Data excerpts:
________________________________________
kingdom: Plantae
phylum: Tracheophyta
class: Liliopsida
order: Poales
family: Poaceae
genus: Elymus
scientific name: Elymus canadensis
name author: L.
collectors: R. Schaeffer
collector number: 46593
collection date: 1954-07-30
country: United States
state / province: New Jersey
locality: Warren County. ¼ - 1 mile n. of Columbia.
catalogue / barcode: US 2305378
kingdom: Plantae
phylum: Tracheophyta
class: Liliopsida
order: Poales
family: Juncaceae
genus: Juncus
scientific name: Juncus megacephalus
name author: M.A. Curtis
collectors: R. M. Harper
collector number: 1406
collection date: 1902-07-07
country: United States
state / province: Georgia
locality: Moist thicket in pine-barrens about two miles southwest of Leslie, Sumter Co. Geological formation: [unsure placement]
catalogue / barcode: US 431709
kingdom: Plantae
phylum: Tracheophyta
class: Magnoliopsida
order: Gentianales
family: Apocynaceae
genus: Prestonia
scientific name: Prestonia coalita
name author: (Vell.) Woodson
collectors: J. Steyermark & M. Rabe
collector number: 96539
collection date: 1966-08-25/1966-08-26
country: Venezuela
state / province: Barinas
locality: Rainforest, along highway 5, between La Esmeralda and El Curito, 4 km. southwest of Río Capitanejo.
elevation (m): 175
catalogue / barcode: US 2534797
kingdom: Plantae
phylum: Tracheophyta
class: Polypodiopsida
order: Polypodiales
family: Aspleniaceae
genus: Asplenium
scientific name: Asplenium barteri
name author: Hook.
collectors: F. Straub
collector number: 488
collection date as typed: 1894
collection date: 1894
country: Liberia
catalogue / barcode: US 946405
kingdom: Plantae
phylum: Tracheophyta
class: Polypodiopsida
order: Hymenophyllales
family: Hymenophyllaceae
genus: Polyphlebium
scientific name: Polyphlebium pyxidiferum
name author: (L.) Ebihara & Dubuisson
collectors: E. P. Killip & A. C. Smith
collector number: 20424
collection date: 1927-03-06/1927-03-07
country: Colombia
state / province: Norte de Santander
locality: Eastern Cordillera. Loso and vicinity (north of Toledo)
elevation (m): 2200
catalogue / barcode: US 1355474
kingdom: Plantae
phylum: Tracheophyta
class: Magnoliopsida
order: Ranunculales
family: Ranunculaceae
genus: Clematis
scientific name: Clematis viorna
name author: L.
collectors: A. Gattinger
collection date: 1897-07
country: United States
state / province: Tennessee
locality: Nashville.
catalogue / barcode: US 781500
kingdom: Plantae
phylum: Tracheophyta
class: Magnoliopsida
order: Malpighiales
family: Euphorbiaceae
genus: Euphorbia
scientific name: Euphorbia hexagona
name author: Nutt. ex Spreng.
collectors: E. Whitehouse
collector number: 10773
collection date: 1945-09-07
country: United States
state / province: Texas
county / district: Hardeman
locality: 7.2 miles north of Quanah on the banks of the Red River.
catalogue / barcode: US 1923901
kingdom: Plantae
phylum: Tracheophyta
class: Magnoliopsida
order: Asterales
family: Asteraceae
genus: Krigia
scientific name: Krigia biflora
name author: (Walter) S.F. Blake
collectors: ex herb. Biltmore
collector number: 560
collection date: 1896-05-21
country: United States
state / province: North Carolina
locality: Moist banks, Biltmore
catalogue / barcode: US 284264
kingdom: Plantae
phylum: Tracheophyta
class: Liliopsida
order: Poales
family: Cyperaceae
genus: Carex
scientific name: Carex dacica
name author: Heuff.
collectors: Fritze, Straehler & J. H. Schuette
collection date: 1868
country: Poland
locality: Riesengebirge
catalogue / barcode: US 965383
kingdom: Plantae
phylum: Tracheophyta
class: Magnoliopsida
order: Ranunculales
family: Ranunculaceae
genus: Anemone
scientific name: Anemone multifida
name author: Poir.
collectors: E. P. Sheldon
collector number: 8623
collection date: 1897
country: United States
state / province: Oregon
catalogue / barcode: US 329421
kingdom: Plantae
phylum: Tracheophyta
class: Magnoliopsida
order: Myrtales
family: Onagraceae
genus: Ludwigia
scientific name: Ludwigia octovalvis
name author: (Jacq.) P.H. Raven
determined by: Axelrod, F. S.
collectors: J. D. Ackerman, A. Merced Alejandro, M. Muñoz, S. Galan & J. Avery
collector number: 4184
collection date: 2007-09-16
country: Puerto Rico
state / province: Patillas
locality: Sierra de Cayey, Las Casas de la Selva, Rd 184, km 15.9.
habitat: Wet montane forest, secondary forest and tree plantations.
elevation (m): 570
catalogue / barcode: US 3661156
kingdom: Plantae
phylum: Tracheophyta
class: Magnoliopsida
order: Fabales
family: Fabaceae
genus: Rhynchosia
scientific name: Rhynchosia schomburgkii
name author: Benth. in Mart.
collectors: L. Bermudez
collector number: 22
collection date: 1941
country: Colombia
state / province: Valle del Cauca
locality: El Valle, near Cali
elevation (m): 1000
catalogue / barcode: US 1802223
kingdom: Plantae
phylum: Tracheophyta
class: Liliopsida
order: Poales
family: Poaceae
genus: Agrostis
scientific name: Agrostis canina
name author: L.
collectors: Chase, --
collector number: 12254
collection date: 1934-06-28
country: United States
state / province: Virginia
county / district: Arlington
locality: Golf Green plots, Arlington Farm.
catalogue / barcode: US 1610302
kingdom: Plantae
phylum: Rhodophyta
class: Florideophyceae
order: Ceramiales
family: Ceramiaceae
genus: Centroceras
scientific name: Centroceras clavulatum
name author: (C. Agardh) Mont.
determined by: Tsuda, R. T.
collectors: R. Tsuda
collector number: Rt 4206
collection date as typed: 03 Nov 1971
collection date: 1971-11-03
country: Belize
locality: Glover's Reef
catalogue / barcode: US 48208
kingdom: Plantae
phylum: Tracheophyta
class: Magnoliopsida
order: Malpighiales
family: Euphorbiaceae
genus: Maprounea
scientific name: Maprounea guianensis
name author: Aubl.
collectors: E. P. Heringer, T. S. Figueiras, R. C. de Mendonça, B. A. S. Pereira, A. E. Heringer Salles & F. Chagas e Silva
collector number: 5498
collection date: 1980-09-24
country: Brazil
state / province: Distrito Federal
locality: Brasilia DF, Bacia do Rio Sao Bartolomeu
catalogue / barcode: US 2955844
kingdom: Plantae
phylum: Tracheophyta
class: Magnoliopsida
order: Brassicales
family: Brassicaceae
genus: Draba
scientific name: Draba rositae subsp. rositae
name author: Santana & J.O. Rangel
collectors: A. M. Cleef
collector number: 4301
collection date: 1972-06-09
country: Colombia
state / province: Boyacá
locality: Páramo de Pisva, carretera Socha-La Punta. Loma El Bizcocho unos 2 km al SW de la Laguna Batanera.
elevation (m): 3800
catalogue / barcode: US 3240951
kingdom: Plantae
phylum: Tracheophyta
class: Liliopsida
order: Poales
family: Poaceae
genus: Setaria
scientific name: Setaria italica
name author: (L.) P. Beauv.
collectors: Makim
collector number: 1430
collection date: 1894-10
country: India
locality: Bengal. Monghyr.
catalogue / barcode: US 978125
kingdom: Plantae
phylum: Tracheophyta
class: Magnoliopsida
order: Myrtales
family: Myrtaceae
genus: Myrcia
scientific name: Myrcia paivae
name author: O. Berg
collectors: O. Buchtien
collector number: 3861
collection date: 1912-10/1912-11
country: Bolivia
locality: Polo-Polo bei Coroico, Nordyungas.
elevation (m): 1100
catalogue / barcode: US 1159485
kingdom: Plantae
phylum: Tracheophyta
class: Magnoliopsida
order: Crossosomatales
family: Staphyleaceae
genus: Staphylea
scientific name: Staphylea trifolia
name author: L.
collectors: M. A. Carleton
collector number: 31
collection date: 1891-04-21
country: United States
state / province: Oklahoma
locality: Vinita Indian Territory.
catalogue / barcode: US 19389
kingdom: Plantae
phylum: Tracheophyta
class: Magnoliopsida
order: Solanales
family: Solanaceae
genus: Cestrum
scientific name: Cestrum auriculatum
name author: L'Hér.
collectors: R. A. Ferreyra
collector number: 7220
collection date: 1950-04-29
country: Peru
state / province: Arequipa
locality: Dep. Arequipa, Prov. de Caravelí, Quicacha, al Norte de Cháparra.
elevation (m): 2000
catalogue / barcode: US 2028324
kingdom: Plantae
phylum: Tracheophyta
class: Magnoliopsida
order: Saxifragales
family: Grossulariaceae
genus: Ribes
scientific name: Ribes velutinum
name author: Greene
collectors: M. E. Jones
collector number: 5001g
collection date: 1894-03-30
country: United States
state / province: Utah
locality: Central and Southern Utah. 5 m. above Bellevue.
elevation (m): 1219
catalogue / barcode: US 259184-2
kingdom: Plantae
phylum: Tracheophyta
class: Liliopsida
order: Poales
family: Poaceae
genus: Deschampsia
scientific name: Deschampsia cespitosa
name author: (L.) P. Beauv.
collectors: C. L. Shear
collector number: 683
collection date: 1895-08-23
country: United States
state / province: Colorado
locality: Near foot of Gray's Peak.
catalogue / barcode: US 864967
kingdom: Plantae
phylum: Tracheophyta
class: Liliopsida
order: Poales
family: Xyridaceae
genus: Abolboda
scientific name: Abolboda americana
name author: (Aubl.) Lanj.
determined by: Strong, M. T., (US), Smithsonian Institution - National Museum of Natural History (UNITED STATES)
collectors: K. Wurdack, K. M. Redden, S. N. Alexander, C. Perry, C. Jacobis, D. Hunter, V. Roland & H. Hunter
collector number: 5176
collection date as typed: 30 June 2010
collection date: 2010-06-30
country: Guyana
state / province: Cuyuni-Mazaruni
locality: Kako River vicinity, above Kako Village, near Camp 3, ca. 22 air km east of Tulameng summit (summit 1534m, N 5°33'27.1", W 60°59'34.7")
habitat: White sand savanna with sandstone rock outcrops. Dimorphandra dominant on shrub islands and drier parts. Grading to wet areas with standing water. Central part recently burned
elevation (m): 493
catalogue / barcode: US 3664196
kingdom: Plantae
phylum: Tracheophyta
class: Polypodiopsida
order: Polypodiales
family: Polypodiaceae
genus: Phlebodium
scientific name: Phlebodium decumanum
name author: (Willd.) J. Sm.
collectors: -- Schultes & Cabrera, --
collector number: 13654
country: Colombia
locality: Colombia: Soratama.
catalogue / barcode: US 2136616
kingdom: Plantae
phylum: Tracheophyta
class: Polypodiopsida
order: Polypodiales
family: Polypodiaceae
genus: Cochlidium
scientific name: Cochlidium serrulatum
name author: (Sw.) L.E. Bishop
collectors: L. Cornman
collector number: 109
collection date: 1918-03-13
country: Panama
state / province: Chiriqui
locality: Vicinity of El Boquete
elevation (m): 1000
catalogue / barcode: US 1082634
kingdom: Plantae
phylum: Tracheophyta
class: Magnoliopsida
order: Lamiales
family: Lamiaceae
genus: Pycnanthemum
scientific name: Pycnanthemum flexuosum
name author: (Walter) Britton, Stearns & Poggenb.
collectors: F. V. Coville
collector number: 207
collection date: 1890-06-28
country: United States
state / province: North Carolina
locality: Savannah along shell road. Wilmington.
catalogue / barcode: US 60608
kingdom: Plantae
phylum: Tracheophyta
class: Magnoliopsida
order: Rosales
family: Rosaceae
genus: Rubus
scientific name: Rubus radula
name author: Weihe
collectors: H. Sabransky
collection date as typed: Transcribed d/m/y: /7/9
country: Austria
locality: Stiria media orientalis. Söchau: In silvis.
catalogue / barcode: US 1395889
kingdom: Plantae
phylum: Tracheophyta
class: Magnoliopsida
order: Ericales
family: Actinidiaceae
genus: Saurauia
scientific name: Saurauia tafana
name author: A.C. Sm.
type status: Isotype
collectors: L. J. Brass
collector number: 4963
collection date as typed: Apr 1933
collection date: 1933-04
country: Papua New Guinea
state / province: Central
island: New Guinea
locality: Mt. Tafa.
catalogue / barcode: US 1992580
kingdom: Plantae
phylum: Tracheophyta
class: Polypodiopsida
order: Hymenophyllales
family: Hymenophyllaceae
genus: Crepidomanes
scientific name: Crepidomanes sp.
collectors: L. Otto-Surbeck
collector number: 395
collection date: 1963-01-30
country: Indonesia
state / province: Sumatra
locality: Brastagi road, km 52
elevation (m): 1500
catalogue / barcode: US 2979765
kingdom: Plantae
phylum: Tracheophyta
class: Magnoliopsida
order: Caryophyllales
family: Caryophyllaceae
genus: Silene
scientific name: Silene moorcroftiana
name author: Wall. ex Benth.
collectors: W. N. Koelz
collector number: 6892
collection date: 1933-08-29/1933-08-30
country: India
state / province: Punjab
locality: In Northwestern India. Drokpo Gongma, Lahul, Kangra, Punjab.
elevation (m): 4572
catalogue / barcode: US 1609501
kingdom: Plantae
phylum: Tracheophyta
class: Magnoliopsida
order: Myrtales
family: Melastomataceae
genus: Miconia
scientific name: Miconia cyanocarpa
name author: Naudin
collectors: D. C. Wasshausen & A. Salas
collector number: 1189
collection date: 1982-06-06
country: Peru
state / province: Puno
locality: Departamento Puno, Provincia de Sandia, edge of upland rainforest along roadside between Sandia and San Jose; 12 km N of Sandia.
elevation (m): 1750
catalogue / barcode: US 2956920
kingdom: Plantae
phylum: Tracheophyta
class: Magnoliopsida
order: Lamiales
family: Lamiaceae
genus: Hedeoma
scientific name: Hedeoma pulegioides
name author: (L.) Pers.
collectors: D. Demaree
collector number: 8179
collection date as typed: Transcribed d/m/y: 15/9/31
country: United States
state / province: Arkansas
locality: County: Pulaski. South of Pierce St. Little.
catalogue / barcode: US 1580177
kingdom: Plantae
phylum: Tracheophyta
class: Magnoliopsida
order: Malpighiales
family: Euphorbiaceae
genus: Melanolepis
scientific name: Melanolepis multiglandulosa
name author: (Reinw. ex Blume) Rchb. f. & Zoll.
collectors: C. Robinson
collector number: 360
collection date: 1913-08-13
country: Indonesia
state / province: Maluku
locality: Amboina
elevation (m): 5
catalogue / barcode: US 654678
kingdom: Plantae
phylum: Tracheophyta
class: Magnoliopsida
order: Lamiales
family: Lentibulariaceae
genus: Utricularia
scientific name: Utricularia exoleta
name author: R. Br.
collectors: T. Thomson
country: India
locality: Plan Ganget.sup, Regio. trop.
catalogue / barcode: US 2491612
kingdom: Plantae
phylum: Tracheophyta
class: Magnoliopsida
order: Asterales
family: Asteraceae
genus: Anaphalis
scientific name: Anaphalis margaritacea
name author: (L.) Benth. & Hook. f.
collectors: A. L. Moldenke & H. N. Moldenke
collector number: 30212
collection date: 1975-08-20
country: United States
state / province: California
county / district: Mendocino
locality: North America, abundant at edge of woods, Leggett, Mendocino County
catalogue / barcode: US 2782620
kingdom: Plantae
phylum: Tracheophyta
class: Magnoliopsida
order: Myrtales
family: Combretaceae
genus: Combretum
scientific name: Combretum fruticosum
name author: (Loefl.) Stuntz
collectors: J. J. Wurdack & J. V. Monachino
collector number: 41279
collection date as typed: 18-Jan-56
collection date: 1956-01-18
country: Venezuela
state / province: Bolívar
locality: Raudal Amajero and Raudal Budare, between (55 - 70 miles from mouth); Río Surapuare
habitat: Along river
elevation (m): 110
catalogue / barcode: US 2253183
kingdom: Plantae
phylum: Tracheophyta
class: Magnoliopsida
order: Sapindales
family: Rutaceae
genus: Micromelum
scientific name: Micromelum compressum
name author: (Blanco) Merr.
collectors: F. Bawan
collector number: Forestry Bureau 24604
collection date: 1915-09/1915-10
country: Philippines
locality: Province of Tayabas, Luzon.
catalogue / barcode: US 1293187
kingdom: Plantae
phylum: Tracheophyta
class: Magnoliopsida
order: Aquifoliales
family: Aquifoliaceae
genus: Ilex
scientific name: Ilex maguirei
________________________________________
GIVEN PROBLEM:
Rewrite the items from the first line up to and including the line with "name author: (Vell.) Woodson", changing "locality" to "place" and leaving everything else as it is.

WRITTEN SOLUTION:
kingdom: Plantae
phylum: Tracheophyta
class: Liliopsida
order: Poales
family: Poaceae
genus: Elymus
scientific name: Elymus canadensis
name author: L.
collectors: R. Schaeffer
collector number: 46593
collection date: 1954-07-30
country: United States
state / province: New Jersey
place: Warren County. ¼ - 1 mile n. of Columbia.
catalogue / barcode: US 2305378
kingdom: Plantae
phylum: Tracheophyta
class: Liliopsida
order: Poales
family: Juncaceae
genus: Juncus
scientific name: Juncus megacephalus
name author: M.A. Curtis
collectors: R. M. Harper
collector number: 1406
collection date: 1902-07-07
country: United States
state / province: Georgia
place: Moist thicket in pine-barrens about two miles southwest of Leslie, Sumter Co. Geological formation: [unsure placement]
catalogue / barcode: US 431709
kingdom: Plantae
phylum: Tracheophyta
class: Magnoliopsida
order: Gentianales
family: Apocynaceae
genus: Prestonia
scientific name: Prestonia coalita
name author: (Vell.) Woodson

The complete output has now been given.